## Action item
An exact repetition of the data is required; no picture should appear in it.

***** Information given *****

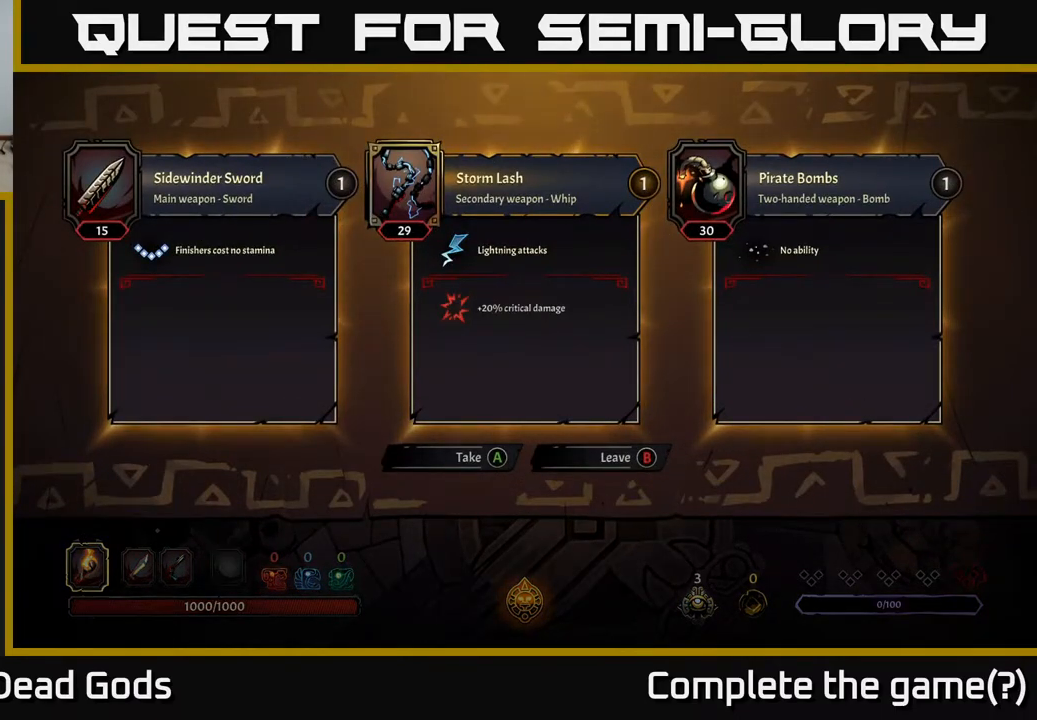
{"buttons": [], "left_stick": "center", "right_stick": "center", "events": []}
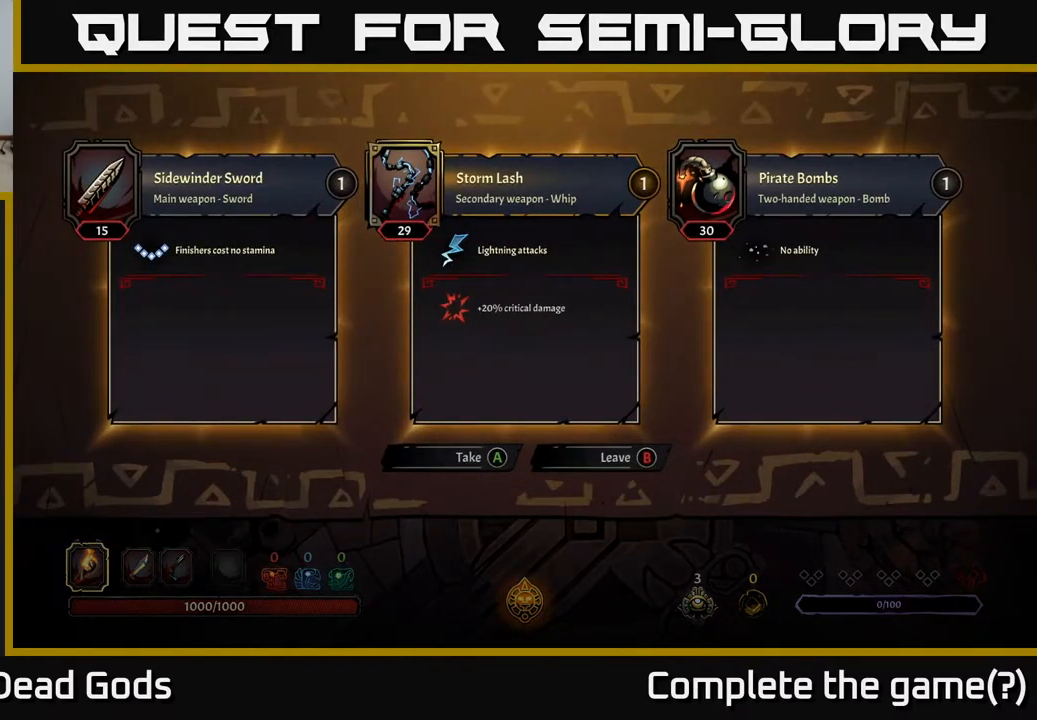
{"buttons": ["B"], "left_stick": "center", "right_stick": "center", "events": [[500, "B", "down"]]}
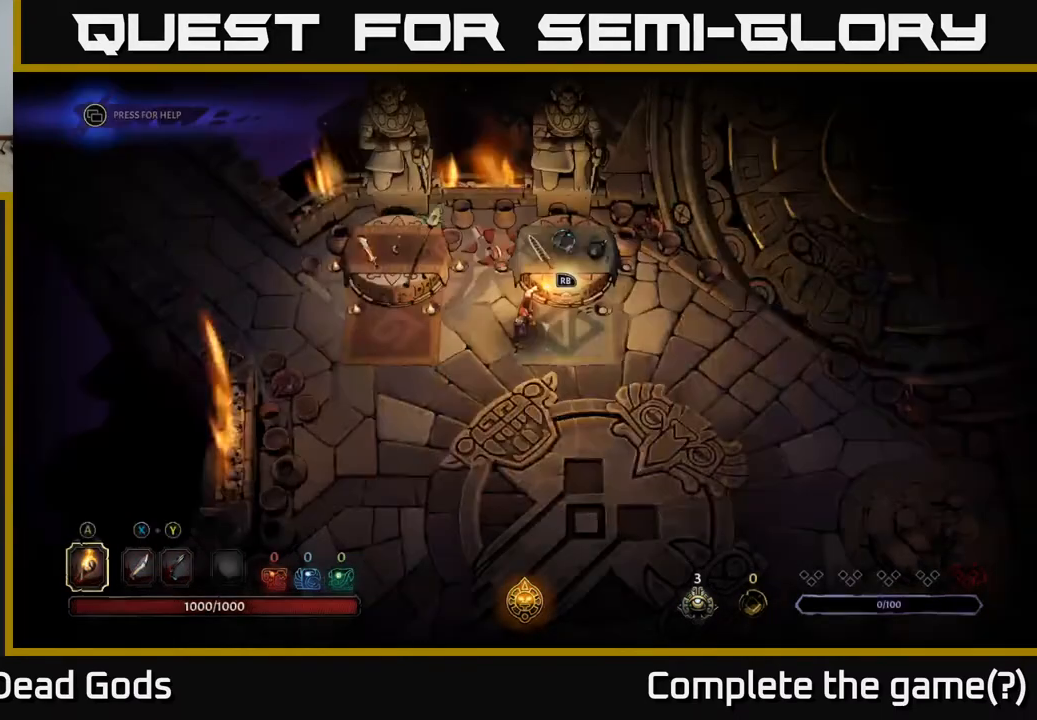
{"buttons": [], "left_stick": "left", "right_stick": "center", "events": [[83, "B", "up"], [250, "left_stick", "left"]]}
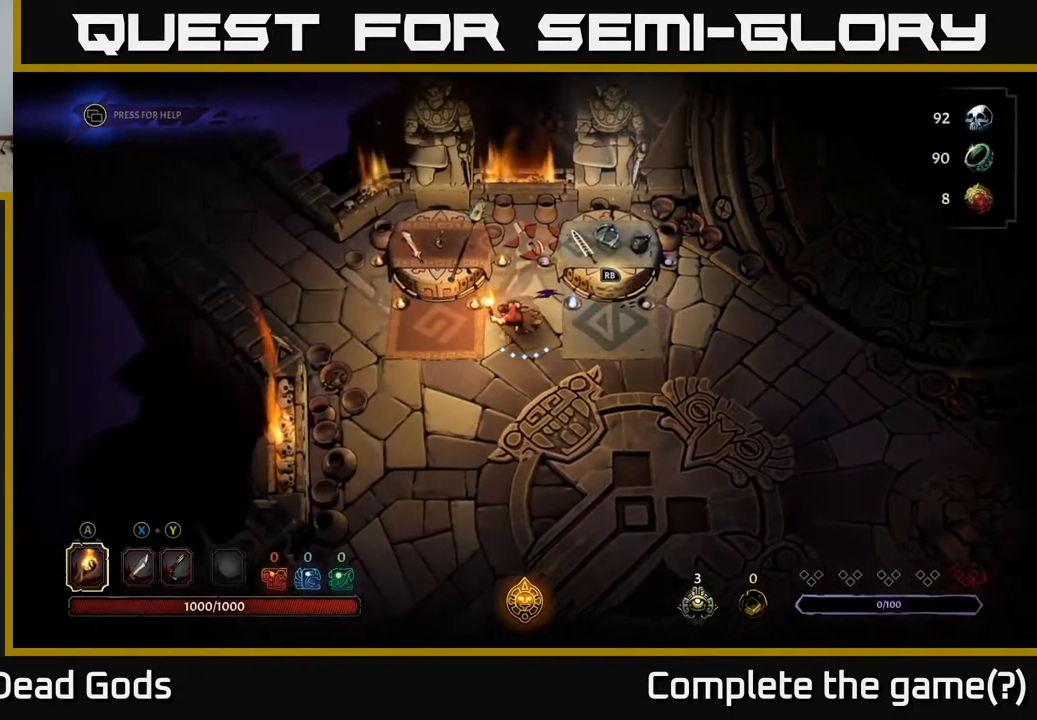
{"buttons": [], "left_stick": "center", "right_stick": "center", "events": [[150, "left_stick", "up-left"], [300, "R1", "down"], [317, "left_stick", "center"], [400, "R1", "up"]]}
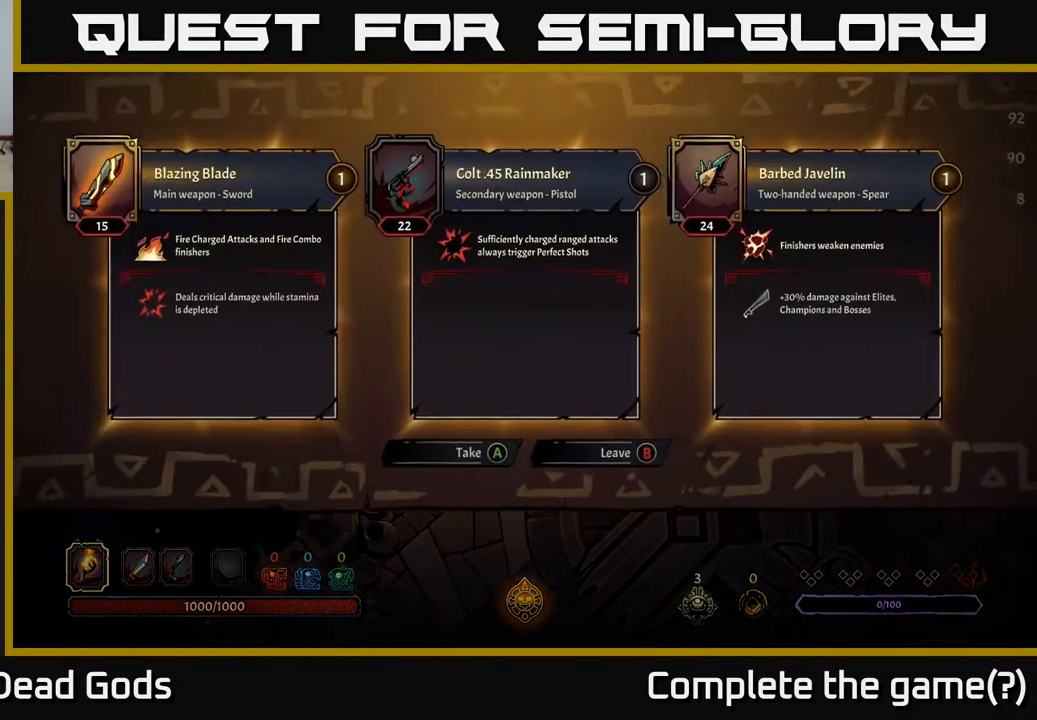
{"buttons": [], "left_stick": "center", "right_stick": "center", "events": []}
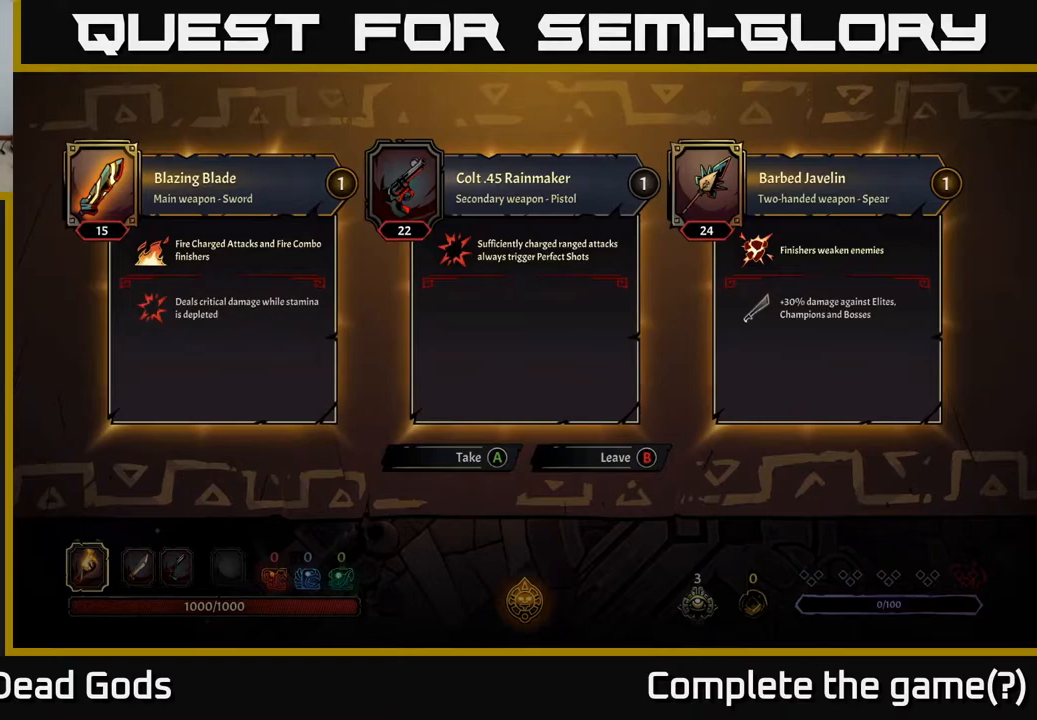
{"buttons": [], "left_stick": "center", "right_stick": "center", "events": [[417, "A", "down"], [500, "A", "up"]]}
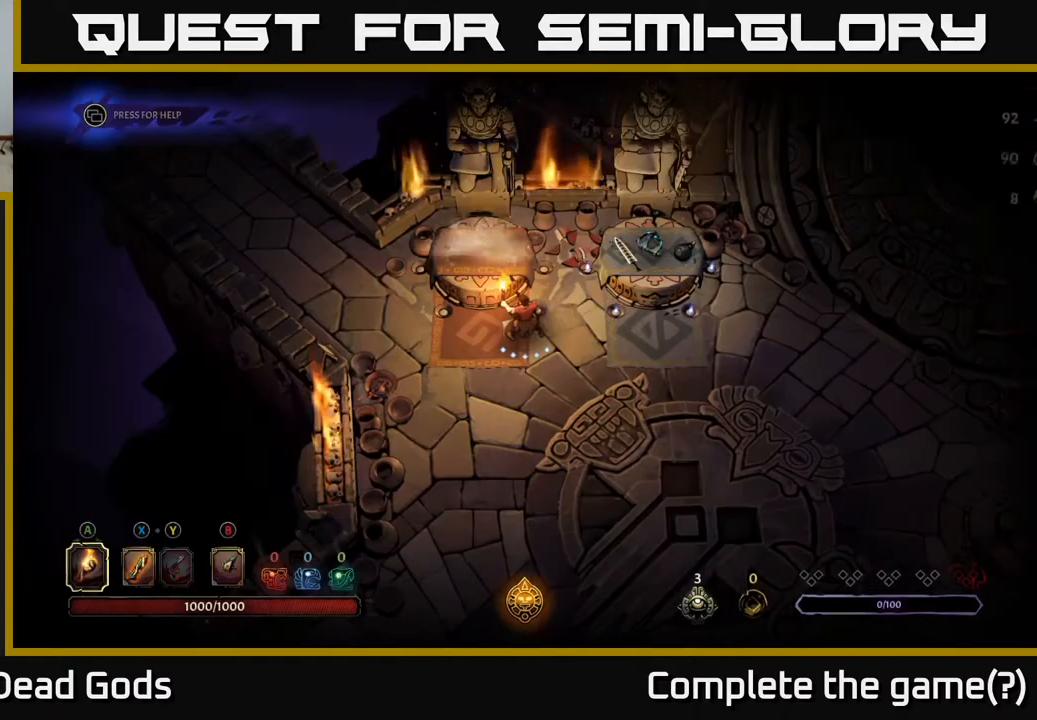
{"buttons": [], "left_stick": "down-right", "right_stick": "center", "events": [[217, "left_stick", "down-right"]]}
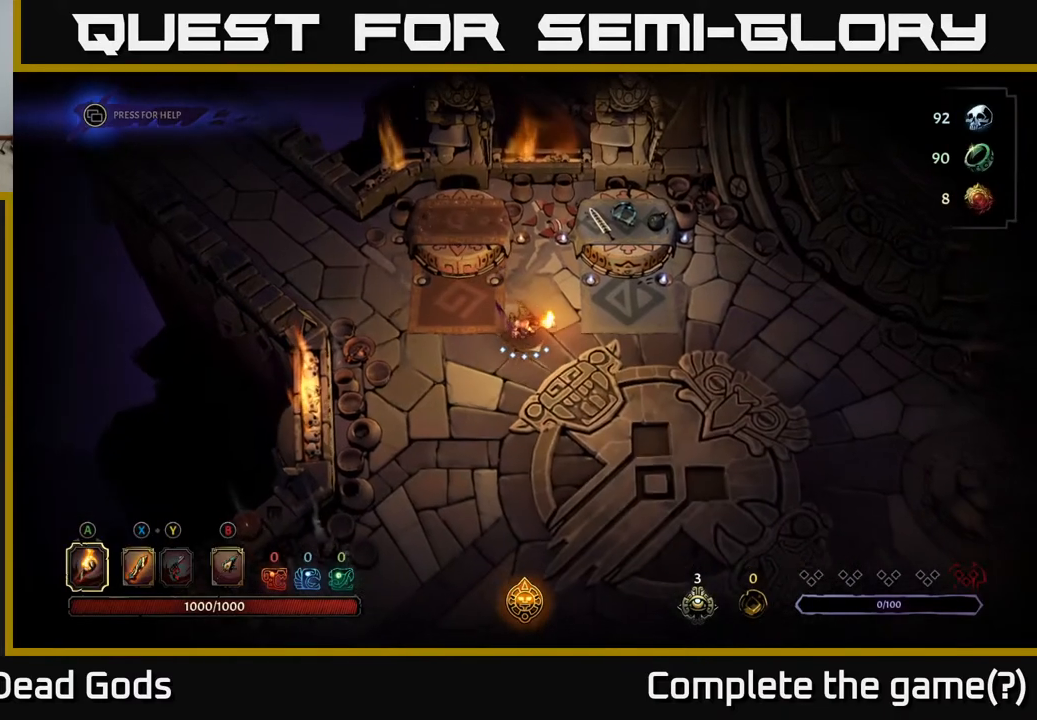
{"buttons": [], "left_stick": "down-right", "right_stick": "center", "events": []}
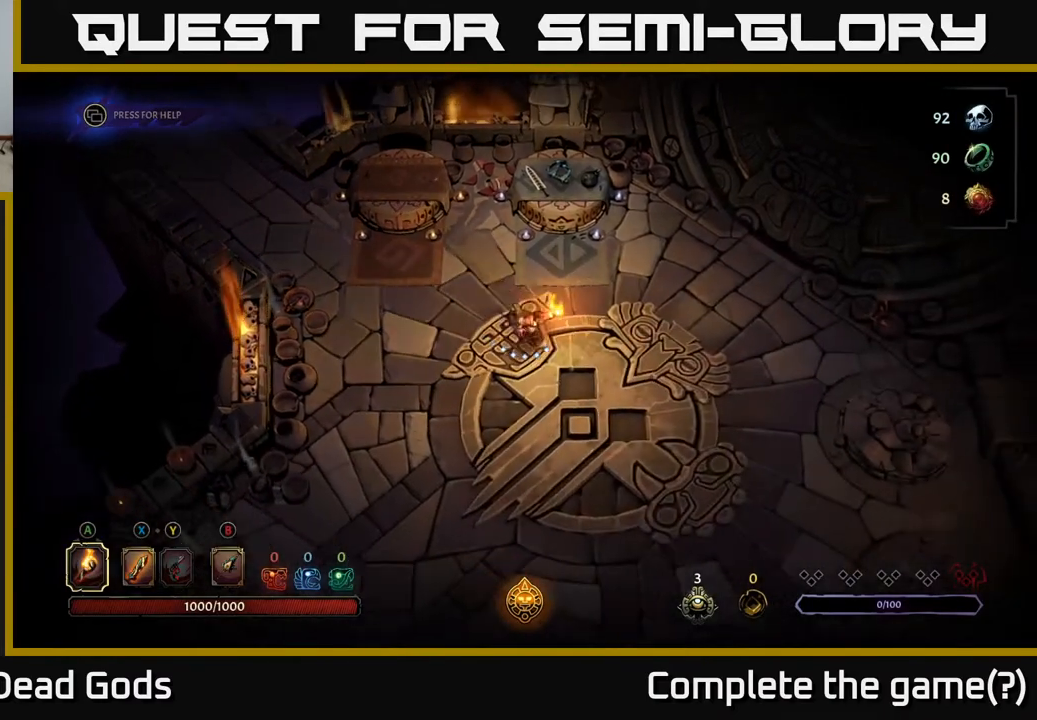
{"buttons": [], "left_stick": "up-right", "right_stick": "center", "events": [[117, "left_stick", "right"], [417, "left_stick", "up-right"]]}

*****

## Output of the exercise
{"buttons": [], "left_stick": "center", "right_stick": "center", "events": []}
{"buttons": ["B"], "left_stick": "center", "right_stick": "center", "events": [[500, "B", "down"]]}
{"buttons": [], "left_stick": "left", "right_stick": "center", "events": [[83, "B", "up"], [250, "left_stick", "left"]]}
{"buttons": [], "left_stick": "center", "right_stick": "center", "events": [[150, "left_stick", "up-left"], [300, "R1", "down"], [317, "left_stick", "center"], [400, "R1", "up"]]}
{"buttons": [], "left_stick": "center", "right_stick": "center", "events": []}
{"buttons": [], "left_stick": "center", "right_stick": "center", "events": [[417, "A", "down"], [500, "A", "up"]]}
{"buttons": [], "left_stick": "down-right", "right_stick": "center", "events": [[217, "left_stick", "down-right"]]}
{"buttons": [], "left_stick": "down-right", "right_stick": "center", "events": []}
{"buttons": [], "left_stick": "up-right", "right_stick": "center", "events": [[117, "left_stick", "right"], [417, "left_stick", "up-right"]]}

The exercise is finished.